The Norwegian DPA fined a company NOK 250 000 (€24,772) for requiring an employee to forward all emails to a shared inbox, on a continuous basis, despite her objections.

English Summary

Facts

The DPA reviewed two events where a company had obtained access to an employee's emails. In the first case, the company had accessed her inbox due to an acute situation where they needed to obtain crucial (business) information while the employee was on vacation (and couldn't be reached).

In the second case, however, the general manager had introduced a new policy, requiring the employee to continuously forward all her emails to a shared, common inbox at the company. After a month, she disabled this, however was instructed to enable it again.

Dispute

Did the company breach Article 6(1)(f) GDPR for lack of a legal basis?

Holding

In the first case, the DPA agreed that the company had a legal basis, due to an acute nature of the situation and the need for crucial (business) information. In the second case, however, the DPA held that the company had no legal basis for such processing, as it's highly invasive and not justified. The legal basis the company referred to, a national regulation concerning employers' access to employees' inboxes and other electronical material, was not applicable in this instance.

The DPA held that the company had no legal basis as per Article 6(1)(f) GDPR and that they had failed to inform the employee sufficiently as per Article 13 GDPR. Consequently, they were fined NOK 250 000 (€24,772), and also have to improve their internal controls in line with Article 24 GDPR.

Comment

The company was initially fined NOK 400,000, however after they made a complaint and were able to demonstrate a decrease in revenue due to COVID-19, this was reduced.

Further Resources

In Norwegian only:

English Machine Translation of the Decision

The decision below is a machine translation of the Norwegian original. Please refer to the Norwegian original for more details.
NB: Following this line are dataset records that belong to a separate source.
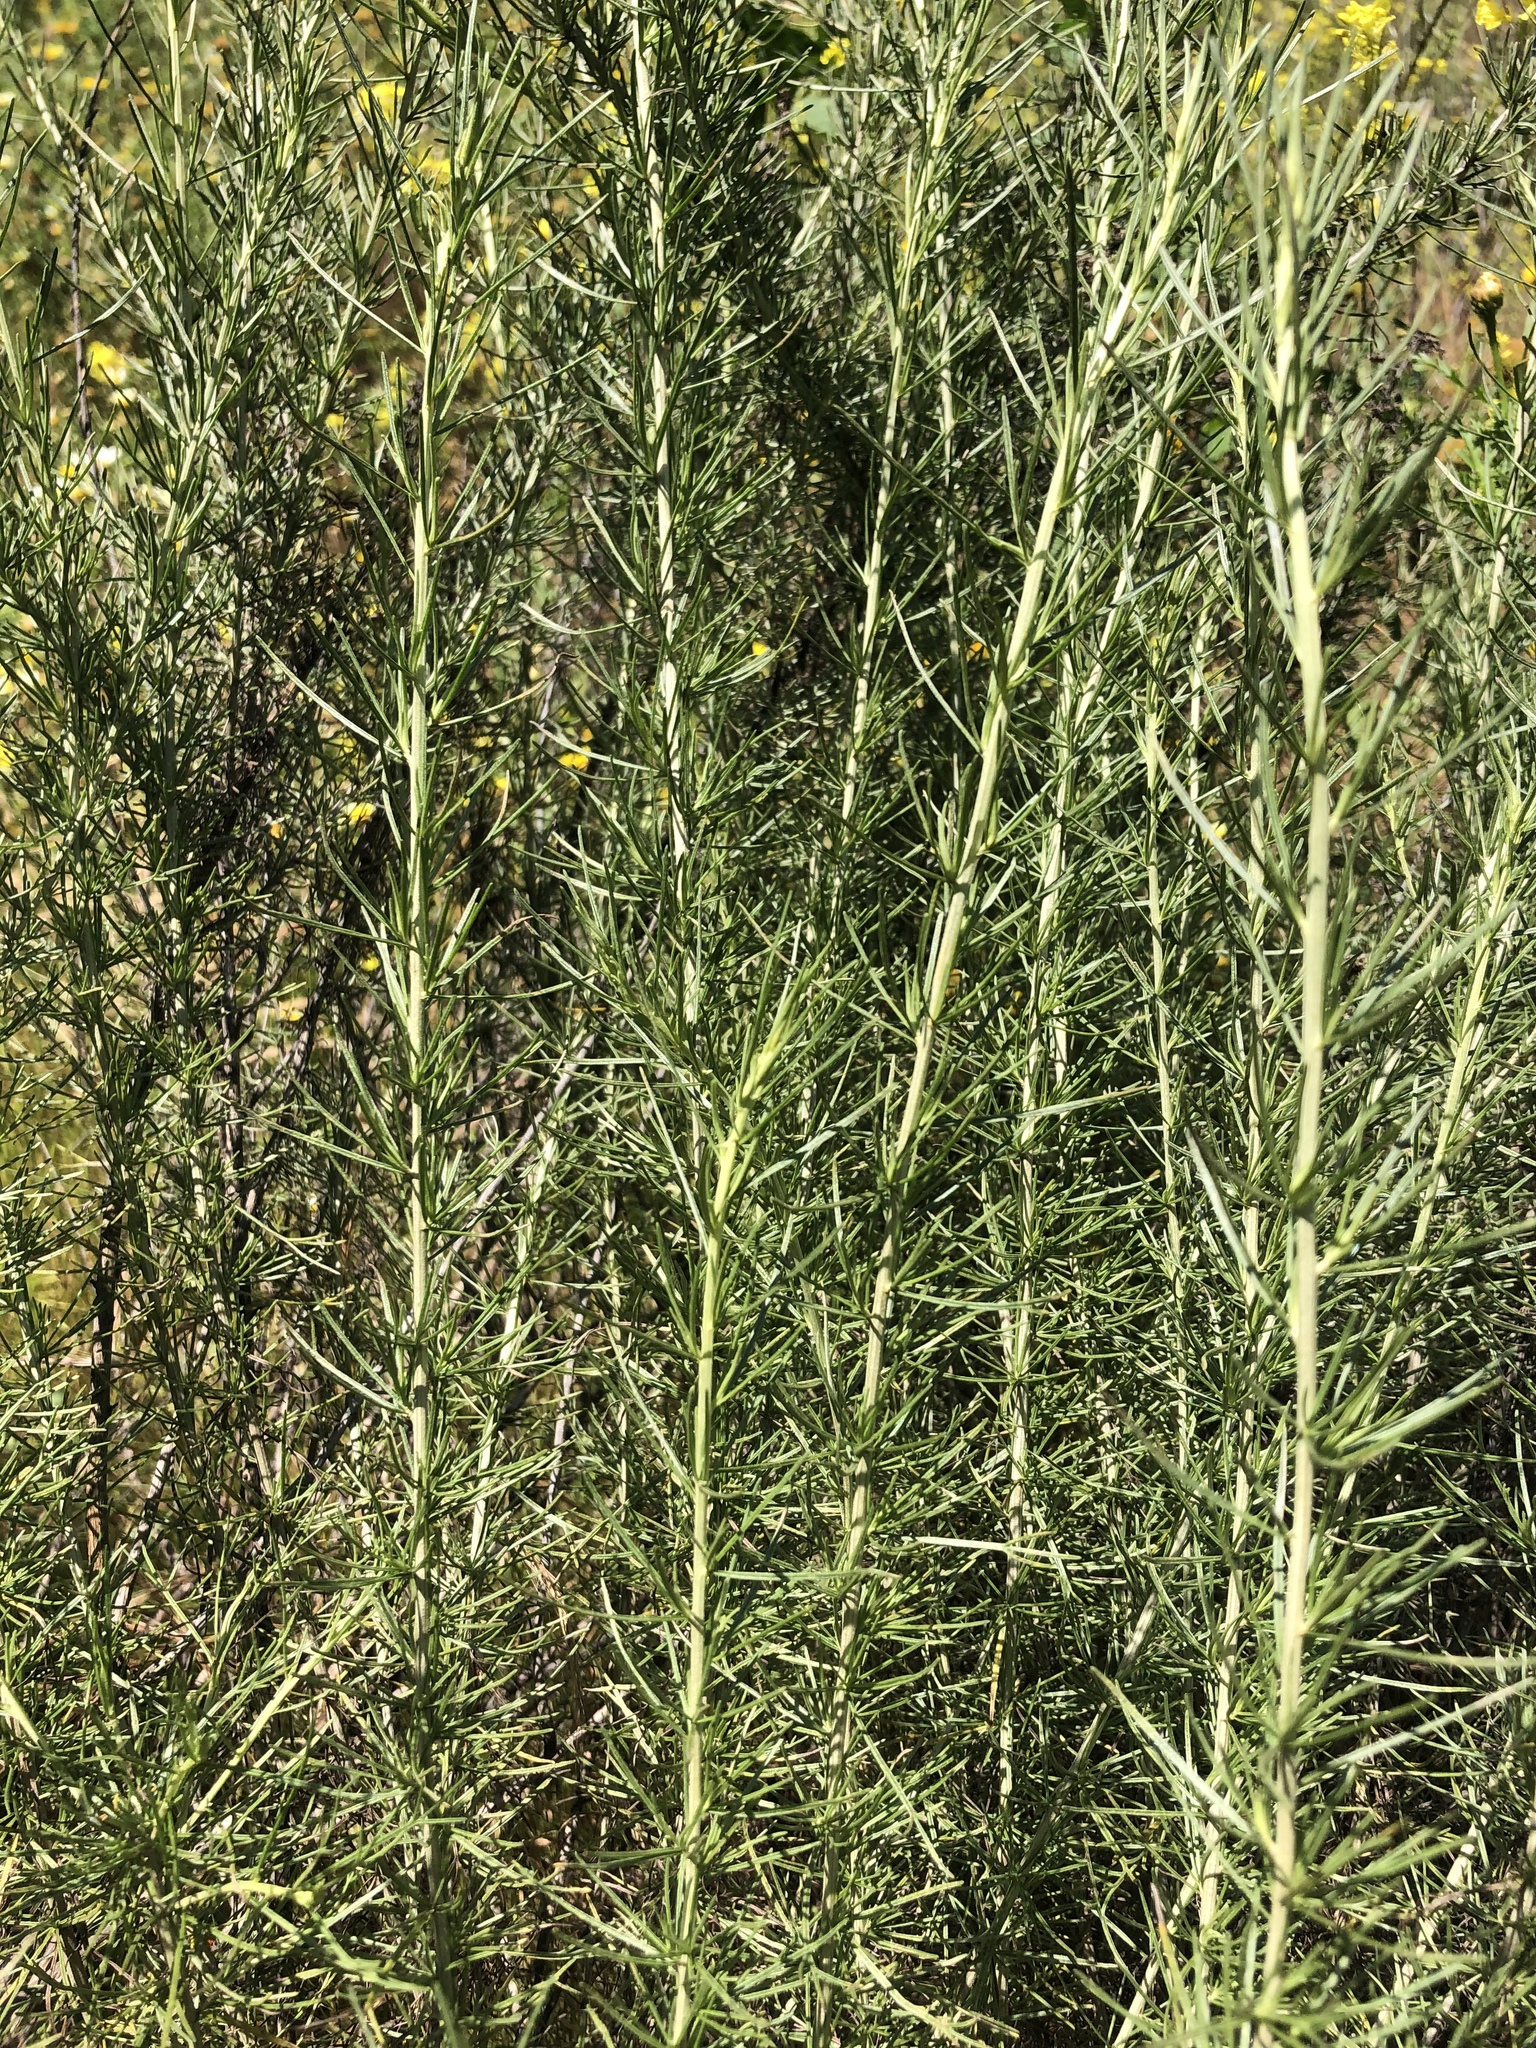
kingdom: Plantae
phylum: Tracheophyta
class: Magnoliopsida
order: Asterales
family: Asteraceae
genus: Artemisia
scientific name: Artemisia californica
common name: California sagebrush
Receives a fee for illegal forwarding of e-mail

A company has received a decision on a fee of NOK 250,000 for illegal forwarding of the e-mail to an employee. The name of the company is exempt from publicity to protect the identity of the employees.
Receives a fee for illegal forwarding of e-mail

The background for the case is a complaint from a person who experienced that the employer used automatic forwarding of e-mail.

The employer asked the employee to set up automatic forwarding from the e-mail box to a common e-mail box in the company. This must have been done out of consideration for operations.
In violation of the rules

After investigating the case, the Data Inspectorate concludes that the company lacks a legal basis for forwarding. It has taken place in violation of the rules in the regulations on the employer's access to e-mail boxes and other electronic material, in addition to the requirement for a legal basis under the Privacy Ordinance.

The company had also not prepared routines for access to e-mail. The Norwegian Data Protection Authority pointed out that an improvement of the routines could have a preventive effect against illegal inspections being carried out at a later stage.

On this basis, the Data Inspectorate has decided that the company must improve internal control and its own guidelines for access to employees' e-mail boxes. In addition, the company is ordered to pay 250,000 kroner for having monitored the complainant's e-mail box without any legal basis.

The company has a three-week appeal period from the time they receive the decision.